→ ENTRIES SHOWN
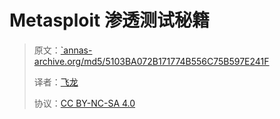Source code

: # Metasploit 渗透测试秘籍

> 原文：[`annas-archive.org/md5/5103BA072B171774B556C75B597E241F](https://annas-archive.org/md5/5103BA072B171774B556C75B597E241F)
> 
> 译者：[飞龙](https://github.com/wizardforcel)
> 
> 协议：[CC BY-NC-SA 4.0](http://creativecommons.org/licenses/by-nc-sa/4.0/)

→ TASK ITEM
Please report the number of lines in the data that include "https", with no other words.

→ RESULT
2